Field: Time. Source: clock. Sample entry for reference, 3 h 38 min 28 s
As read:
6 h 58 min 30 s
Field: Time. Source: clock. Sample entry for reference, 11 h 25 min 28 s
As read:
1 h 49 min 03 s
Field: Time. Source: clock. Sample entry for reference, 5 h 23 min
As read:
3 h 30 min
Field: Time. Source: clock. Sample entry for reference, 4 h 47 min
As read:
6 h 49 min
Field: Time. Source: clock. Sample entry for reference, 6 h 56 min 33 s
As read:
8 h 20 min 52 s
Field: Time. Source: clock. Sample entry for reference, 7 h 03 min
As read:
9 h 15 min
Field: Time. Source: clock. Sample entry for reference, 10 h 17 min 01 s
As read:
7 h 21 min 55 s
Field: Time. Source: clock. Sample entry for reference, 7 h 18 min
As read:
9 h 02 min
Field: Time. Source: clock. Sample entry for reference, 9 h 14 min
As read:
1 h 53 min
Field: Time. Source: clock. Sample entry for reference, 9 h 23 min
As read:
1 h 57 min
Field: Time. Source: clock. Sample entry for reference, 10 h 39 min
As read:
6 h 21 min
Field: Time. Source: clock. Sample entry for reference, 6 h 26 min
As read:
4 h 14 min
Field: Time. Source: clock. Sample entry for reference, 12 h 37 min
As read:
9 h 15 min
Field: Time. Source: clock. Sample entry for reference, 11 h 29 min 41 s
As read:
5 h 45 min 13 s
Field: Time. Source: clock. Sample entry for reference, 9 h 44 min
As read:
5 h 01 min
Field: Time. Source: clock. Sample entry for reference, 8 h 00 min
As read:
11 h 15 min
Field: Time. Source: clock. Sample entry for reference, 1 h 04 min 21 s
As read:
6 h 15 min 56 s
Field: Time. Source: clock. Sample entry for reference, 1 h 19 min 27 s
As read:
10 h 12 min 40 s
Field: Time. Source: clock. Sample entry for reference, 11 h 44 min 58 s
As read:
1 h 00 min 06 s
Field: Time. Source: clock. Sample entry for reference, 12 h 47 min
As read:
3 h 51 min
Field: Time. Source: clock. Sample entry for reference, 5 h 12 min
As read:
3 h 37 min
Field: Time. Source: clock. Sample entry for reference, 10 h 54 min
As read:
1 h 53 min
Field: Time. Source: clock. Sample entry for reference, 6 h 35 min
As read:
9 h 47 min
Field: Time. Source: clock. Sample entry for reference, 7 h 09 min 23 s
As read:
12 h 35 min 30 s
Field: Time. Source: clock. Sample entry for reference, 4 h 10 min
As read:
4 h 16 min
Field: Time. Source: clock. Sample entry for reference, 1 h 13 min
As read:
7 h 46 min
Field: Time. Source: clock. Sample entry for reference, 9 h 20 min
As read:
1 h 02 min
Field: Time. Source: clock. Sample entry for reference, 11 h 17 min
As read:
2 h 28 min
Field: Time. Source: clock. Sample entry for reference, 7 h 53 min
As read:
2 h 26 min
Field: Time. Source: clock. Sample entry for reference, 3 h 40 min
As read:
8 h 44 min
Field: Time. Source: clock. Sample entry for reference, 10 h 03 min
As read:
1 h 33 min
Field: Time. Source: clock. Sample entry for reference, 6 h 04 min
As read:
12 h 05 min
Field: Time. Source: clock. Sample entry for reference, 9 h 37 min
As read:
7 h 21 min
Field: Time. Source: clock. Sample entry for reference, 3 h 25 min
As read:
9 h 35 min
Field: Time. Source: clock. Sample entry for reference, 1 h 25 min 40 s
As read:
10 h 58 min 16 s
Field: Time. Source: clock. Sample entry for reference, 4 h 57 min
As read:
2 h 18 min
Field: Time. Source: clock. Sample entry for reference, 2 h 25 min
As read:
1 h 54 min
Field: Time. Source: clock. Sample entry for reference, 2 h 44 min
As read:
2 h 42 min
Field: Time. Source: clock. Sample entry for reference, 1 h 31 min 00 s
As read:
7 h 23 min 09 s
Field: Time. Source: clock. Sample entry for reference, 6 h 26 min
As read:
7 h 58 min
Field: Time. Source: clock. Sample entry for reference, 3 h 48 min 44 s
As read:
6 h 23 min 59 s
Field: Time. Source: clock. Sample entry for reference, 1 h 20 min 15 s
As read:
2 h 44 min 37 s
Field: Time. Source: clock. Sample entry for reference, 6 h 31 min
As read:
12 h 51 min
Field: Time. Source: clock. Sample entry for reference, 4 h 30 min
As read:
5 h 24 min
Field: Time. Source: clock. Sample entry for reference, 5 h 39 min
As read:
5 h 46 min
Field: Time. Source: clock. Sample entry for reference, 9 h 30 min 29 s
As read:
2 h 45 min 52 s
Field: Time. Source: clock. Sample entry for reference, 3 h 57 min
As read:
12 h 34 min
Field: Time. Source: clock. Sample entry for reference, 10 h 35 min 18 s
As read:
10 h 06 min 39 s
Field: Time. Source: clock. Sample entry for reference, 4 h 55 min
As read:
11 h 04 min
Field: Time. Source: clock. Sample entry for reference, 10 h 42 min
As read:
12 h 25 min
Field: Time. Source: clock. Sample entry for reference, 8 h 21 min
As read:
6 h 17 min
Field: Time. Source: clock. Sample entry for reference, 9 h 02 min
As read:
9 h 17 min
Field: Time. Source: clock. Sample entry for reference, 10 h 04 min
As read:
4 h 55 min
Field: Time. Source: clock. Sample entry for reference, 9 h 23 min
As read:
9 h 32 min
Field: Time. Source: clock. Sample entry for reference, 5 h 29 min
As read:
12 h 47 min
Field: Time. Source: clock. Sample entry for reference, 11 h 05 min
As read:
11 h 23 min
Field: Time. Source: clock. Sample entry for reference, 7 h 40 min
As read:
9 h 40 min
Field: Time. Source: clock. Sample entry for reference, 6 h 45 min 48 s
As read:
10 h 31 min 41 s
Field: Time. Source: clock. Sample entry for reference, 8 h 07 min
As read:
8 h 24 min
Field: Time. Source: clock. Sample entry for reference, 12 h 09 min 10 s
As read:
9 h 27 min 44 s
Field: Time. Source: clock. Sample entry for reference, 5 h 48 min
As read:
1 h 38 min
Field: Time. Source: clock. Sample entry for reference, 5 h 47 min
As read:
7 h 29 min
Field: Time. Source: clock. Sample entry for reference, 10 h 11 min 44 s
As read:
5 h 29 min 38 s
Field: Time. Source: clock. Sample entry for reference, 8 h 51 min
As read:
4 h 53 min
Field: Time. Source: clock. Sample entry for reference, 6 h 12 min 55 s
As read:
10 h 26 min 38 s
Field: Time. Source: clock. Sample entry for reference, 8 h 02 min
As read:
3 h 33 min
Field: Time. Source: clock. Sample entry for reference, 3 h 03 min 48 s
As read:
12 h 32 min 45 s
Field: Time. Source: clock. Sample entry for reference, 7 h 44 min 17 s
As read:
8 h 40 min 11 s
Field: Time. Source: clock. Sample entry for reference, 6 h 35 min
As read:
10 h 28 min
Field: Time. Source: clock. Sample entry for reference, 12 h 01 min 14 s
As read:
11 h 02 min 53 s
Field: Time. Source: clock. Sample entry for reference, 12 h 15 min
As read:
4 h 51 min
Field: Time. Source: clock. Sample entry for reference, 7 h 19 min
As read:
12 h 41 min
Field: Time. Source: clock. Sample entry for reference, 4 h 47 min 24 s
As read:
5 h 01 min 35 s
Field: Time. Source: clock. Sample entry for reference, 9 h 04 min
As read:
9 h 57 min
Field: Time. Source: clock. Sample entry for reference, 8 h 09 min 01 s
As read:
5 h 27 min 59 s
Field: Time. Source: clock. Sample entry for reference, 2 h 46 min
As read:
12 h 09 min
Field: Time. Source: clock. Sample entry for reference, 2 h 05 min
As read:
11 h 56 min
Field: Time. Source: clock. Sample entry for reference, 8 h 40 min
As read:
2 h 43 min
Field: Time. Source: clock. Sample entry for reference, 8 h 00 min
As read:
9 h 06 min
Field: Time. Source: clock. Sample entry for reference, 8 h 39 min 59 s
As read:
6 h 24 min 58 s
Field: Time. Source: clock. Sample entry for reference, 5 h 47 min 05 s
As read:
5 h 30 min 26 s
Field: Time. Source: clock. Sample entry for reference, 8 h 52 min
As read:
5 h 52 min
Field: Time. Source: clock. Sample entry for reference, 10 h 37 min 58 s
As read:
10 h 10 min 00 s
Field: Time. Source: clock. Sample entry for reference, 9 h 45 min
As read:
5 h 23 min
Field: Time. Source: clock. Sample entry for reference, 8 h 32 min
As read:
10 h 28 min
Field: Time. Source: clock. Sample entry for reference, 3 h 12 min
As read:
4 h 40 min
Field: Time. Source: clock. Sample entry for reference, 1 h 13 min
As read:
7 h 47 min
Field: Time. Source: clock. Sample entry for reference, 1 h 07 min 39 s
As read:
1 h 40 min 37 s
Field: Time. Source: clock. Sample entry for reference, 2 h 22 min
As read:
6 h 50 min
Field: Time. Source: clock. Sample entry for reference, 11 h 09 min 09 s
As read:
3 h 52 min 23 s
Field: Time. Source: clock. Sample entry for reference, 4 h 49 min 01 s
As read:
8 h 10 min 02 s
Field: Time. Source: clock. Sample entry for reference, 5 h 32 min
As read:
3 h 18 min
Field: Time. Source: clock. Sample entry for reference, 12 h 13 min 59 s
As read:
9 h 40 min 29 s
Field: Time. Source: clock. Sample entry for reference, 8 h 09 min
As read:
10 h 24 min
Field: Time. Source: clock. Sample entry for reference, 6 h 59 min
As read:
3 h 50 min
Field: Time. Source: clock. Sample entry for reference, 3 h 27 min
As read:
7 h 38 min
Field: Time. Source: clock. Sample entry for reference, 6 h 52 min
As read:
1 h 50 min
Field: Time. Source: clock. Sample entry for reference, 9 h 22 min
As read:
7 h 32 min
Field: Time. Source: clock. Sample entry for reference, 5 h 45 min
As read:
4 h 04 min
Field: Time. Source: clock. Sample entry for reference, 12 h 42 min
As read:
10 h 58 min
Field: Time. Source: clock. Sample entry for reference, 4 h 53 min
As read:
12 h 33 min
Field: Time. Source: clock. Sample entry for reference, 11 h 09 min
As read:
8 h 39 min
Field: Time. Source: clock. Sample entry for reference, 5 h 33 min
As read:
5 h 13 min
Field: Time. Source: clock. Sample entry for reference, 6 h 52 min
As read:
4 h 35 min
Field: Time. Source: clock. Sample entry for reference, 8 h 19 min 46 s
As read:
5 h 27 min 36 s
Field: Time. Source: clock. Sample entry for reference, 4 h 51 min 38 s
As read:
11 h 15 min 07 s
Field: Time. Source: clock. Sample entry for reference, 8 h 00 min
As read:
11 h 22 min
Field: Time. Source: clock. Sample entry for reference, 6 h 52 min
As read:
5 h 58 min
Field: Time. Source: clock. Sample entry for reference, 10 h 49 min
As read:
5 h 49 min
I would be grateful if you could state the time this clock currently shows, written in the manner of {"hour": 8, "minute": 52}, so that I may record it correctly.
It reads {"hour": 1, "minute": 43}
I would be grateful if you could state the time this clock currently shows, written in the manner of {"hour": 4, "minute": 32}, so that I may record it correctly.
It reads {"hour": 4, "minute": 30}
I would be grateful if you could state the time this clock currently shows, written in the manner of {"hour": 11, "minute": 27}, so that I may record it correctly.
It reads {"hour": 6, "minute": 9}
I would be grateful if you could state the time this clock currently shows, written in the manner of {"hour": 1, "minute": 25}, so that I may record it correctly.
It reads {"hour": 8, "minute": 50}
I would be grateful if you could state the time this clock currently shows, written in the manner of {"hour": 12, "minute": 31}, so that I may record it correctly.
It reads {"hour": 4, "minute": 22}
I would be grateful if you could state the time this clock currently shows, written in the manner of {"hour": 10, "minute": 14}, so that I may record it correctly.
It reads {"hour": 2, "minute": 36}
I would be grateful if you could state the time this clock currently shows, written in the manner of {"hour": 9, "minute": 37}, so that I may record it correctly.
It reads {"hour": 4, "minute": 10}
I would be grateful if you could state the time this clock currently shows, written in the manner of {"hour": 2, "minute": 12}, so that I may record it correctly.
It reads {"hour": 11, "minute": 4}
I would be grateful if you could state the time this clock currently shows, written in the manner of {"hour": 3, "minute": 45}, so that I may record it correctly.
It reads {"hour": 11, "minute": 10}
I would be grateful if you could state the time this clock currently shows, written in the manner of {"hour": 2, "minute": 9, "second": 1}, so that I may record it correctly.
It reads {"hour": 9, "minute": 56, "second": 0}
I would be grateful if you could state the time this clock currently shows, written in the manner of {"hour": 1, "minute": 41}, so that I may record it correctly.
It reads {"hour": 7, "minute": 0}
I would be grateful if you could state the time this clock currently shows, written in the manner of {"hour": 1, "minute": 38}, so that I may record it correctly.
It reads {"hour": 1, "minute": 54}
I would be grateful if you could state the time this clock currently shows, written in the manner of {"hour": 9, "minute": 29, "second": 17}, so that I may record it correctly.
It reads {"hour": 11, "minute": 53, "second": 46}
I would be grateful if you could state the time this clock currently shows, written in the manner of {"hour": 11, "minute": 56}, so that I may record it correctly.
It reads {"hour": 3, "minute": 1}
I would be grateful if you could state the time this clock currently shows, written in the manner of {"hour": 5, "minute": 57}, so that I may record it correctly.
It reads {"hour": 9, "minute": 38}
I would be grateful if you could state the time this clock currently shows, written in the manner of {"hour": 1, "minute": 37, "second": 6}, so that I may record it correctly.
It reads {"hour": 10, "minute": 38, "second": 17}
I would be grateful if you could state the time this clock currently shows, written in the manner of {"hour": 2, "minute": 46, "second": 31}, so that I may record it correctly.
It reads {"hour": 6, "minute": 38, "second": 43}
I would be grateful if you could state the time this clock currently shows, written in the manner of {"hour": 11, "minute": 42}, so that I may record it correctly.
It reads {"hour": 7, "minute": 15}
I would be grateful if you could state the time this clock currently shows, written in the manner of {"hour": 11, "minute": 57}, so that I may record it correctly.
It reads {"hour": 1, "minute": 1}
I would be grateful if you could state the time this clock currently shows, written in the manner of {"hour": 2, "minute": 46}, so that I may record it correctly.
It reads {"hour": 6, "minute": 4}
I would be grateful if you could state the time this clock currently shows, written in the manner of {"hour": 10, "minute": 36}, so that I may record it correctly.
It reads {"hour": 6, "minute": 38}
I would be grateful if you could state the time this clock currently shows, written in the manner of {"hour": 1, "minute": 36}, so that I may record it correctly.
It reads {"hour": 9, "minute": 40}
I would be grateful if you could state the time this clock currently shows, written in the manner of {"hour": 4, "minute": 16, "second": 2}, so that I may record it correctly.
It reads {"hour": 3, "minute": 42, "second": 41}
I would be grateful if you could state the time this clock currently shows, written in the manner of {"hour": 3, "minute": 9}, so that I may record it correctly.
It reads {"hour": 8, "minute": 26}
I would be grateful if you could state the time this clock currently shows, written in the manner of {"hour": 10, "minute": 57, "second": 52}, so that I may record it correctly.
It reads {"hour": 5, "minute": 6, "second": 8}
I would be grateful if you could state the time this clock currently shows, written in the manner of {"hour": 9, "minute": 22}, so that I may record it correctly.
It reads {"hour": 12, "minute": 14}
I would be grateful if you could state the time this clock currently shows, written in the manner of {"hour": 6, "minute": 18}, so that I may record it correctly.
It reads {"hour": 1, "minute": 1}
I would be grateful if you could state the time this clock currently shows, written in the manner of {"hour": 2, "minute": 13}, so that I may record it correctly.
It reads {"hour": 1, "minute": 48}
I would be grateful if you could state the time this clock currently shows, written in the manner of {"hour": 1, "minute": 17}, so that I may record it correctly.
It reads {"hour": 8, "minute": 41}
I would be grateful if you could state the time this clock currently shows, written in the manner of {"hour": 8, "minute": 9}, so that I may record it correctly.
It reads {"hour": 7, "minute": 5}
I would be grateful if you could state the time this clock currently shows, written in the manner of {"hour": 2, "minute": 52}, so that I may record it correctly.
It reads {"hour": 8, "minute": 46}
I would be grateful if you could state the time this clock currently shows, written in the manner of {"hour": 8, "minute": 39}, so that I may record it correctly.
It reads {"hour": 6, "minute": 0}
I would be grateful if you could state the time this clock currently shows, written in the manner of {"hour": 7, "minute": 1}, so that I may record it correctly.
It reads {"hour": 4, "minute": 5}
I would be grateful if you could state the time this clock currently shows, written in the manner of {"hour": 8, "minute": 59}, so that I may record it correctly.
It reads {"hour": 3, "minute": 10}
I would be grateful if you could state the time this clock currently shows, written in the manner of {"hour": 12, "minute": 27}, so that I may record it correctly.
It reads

WHAT IS ASKED - Reproduce, without alteration, the lines of the material from its first line through the line containing "8 h 20 min 52 s", including both of these lines.

SOLUTION TO THIS EXERCISE -
Field: Time. Source: clock. Sample entry for reference, 3 h 38 min 28 s
As read:
6 h 58 min 30 s
Field: Time. Source: clock. Sample entry for reference, 11 h 25 min 28 s
As read:
1 h 49 min 03 s
Field: Time. Source: clock. Sample entry for reference, 5 h 23 min
As read:
3 h 30 min
Field: Time. Source: clock. Sample entry for reference, 4 h 47 min
As read:
6 h 49 min
Field: Time. Source: clock. Sample entry for reference, 6 h 56 min 33 s
As read:
8 h 20 min 52 s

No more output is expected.